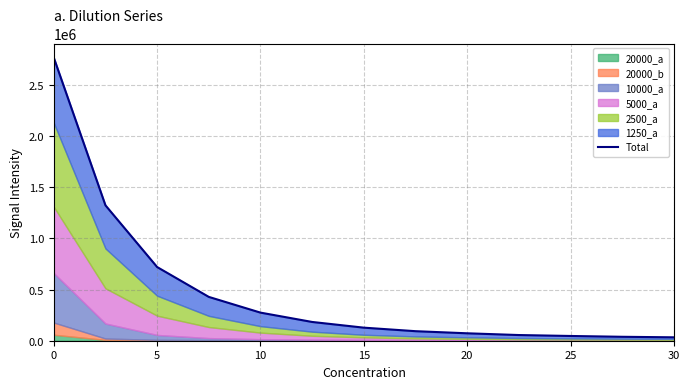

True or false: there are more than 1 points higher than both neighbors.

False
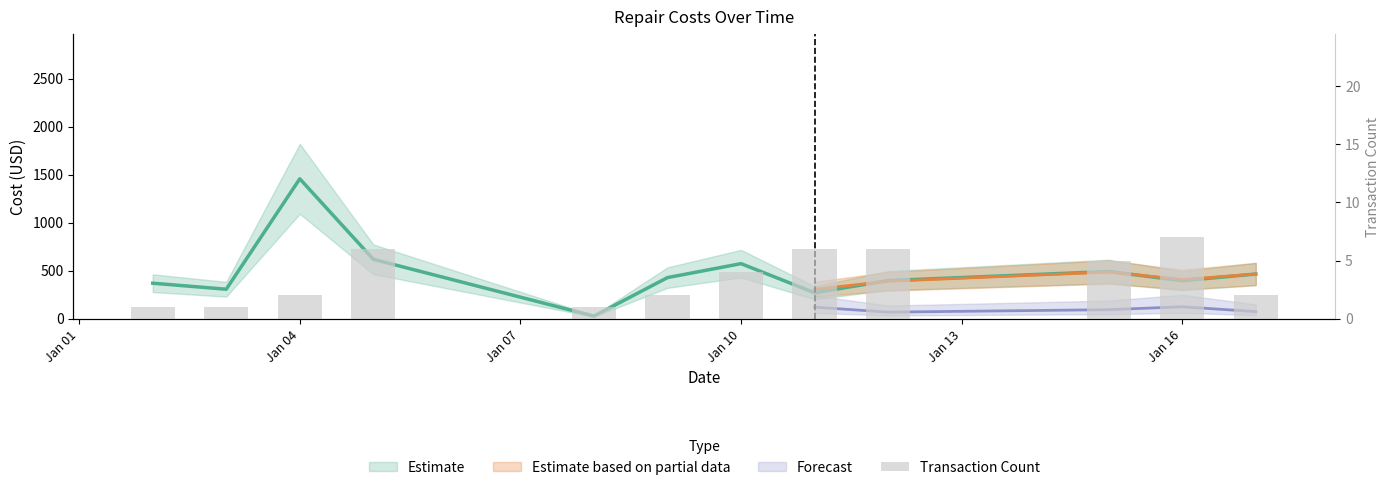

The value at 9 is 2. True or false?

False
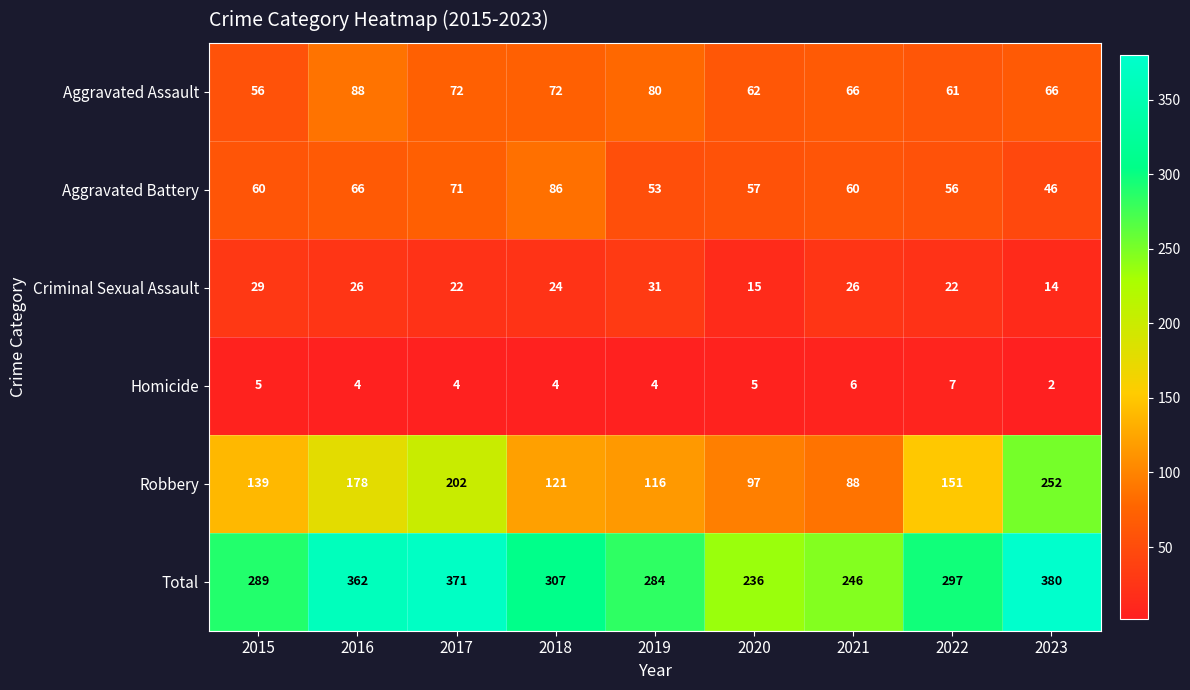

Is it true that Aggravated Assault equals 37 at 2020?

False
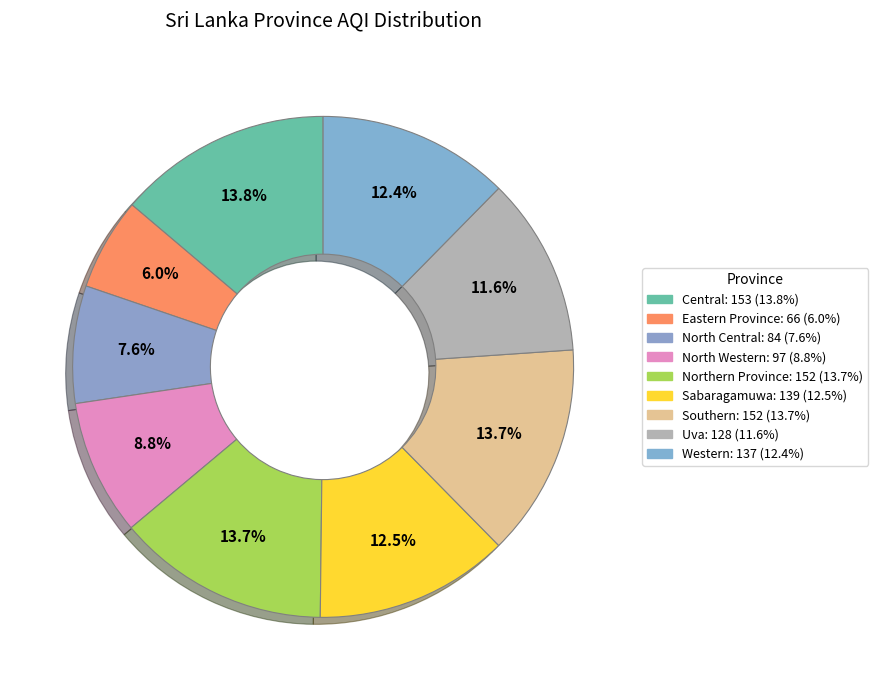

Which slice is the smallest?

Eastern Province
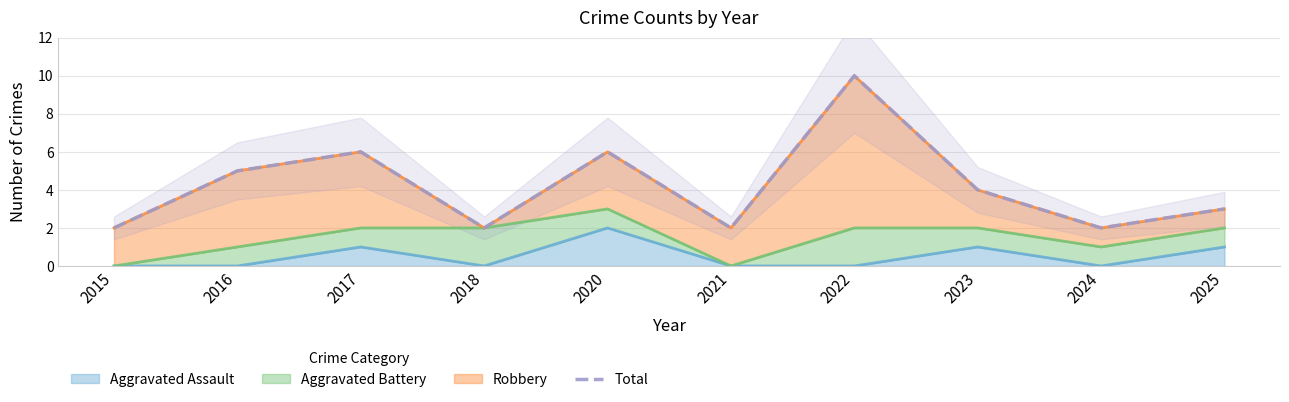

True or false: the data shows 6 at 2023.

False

**What to do**
Rewrite the items above with "slice" changed to "wedge" and everything else left as it is. Leave out the pictures.

**Task response**
True or false: there are more than 1 points higher than both neighbors.

False

The value at 9 is 2. True or false?

False

Is it true that Aggravated Assault equals 37 at 2020?

False

Which wedge is the smallest?

Eastern Province

True or false: the data shows 6 at 2023.

False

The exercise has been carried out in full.